• **GOAL OF THE EXERCISE**
Reproduce the records word for word, apart from the images they contain.

[[ SOURCE RECORDS, beginning ]]

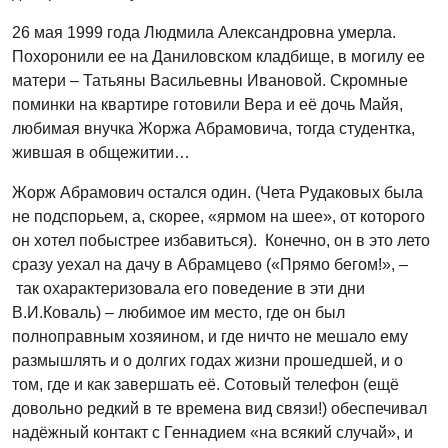
26 мая 1999 года Людмила Александровна умерла.
Похоронили ее на Даниловском кладбище, в могилу ее
матери – Татьяны Васильевны Ивановой. Скромные
поминки на квартире готовили Вера и её дочь Майя,
любимая внучка Жоржа Абрамовича, тогда студентка,
жившая в общежитии…
Жорж Абрамович остался один. (Чета Рудаковых была
не подспорьем, а, скорее, «ярмом на шее», от которого
он хотел побыстрее избавиться). Конечно, он в это лето
сразу уехал на дачу в Абрамцево («Прямо бегом!», –
так охарактеризовала его поведение в эти дни
В.И.Коваль) – любимое им место, где он был
полноправным хозяином, и где ничто не мешало ему
размышлять и о долгих годах жизни прошедшей, и о
том, где и как завершать её. Сотовый телефон (ещё
довольно редкий в те времена вид связи!) обеспечивал
надёжный контакт с Геннадием «на всякий случай», и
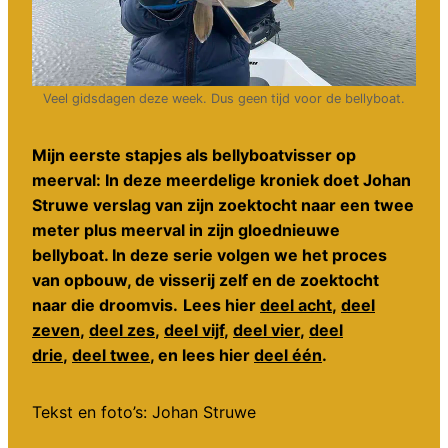
Veel gidsdagen deze week. Dus geen tijd voor de bellyboat.
Mijn eerste stapjes als bellyboatvisser op
meerval: In deze meerdelige kroniek doet Johan
Struwe verslag van zijn zoektocht naar een twee
meter plus meerval in zijn gloednieuwe
bellyboat. In deze serie volgen we het proces
van opbouw, de visserij zelf en de zoektocht
naar die droomvis.
Lees hier
deel acht
,
deel
zeven
,
deel zes
,
deel vijf
,
deel vier
,
deel
drie
,
deel twee
, en lees hier
deel één
.
Tekst en foto’s: Johan Struwe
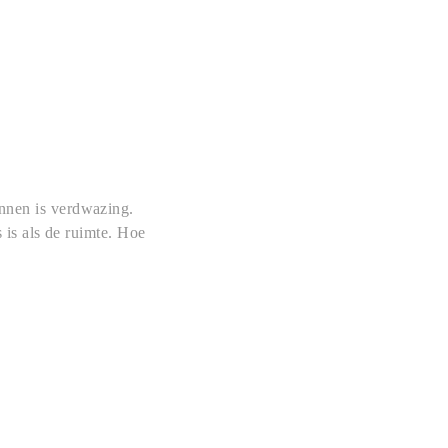
ennen is verdwazing.
s is als de ruimte. Hoe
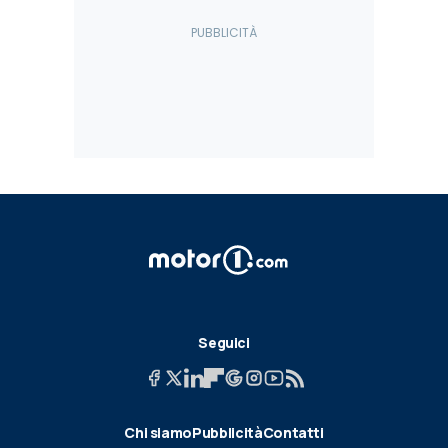
Seguici
Chi siamo
Pubblicità
Contatti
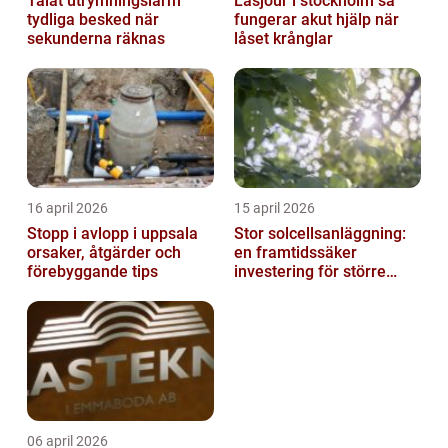
Talat utrymningslarm
Låsjour i stockholm så
tydliga besked när
fungerar akut hjälp när
sekunderna räknas
låset krånglar
16 april 2026
15 april 2026
Stopp i avlopp i uppsala
Stor solcellsanläggning:
orsaker, åtgärder och
en framtidssäker
förebyggande tips
investering för större
fastigheter
06 april 2026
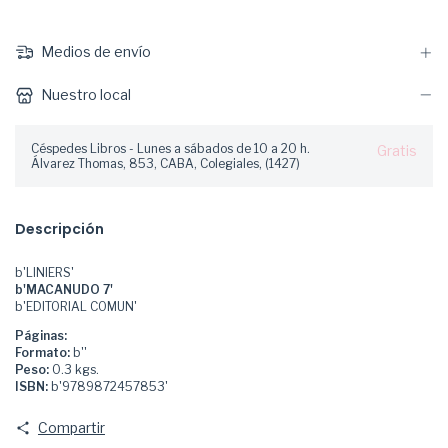
Medios de envío
Nuestro local
Céspedes Libros - Lunes a sábados de 10 a 20 h.
Gratis
Álvarez Thomas, 853, CABA, Colegiales, (1427)
Descripción
b'LINIERS'
b'MACANUDO 7'
b'EDITORIAL COMUN'
Páginas:
Formato:
b''
Peso:
0.3 kgs.
ISBN:
b'9789872457853'
Compartir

[[ SOURCE RECORDS, end ]]

• **RESPONSE**
26 мая 1999 года Людмила Александровна умерла.
Похоронили ее на Даниловском кладбище, в могилу ее
матери – Татьяны Васильевны Ивановой. Скромные
поминки на квартире готовили Вера и её дочь Майя,
любимая внучка Жоржа Абрамовича, тогда студентка,
жившая в общежитии…
Жорж Абрамович остался один. (Чета Рудаковых была
не подспорьем, а, скорее, «ярмом на шее», от которого
он хотел побыстрее избавиться). Конечно, он в это лето
сразу уехал на дачу в Абрамцево («Прямо бегом!», –
так охарактеризовала его поведение в эти дни
В.И.Коваль) – любимое им место, где он был
полноправным хозяином, и где ничто не мешало ему
размышлять и о долгих годах жизни прошедшей, и о
том, где и как завершать её. Сотовый телефон (ещё
довольно редкий в те времена вид связи!) обеспечивал
надёжный контакт с Геннадием «на всякий случай», и
Veel gidsdagen deze week. Dus geen tijd voor de bellyboat.
Mijn eerste stapjes als bellyboatvisser op
meerval: In deze meerdelige kroniek doet Johan
Struwe verslag van zijn zoektocht naar een twee
meter plus meerval in zijn gloednieuwe
bellyboat. In deze serie volgen we het proces
van opbouw, de visserij zelf en de zoektocht
naar die droomvis.
Lees hier
deel acht
,
deel
zeven
,
deel zes
,
deel vijf
,
deel vier
,
deel
drie
,
deel twee
, en lees hier
deel één
.
Tekst en foto’s: Johan Struwe
ennen is verdwazing.
s is als de ruimte. Hoe
Seguici
Chi siamo
Pubblicità
Contatti
Talat utrymningslarm
Låsjour i stockholm så
tydliga besked när
fungerar akut hjälp när
sekunderna räknas
låset krånglar
16 april 2026
15 april 2026
Stopp i avlopp i uppsala
Stor solcellsanläggning:
orsaker, åtgärder och
en framtidssäker
förebyggande tips
investering för större
fastigheter
06 april 2026
Medios de envío
Nuestro local
Céspedes Libros - Lunes a sábados de 10 a 20 h.
Gratis
Álvarez Thomas, 853, CABA, Colegiales, (1427)
Descripción
b'LINIERS'
b'MACANUDO 7'
b'EDITORIAL COMUN'
Páginas:
Formato:
b''
Peso:
0.3 kgs.
ISBN:
b'9789872457853'
Compartir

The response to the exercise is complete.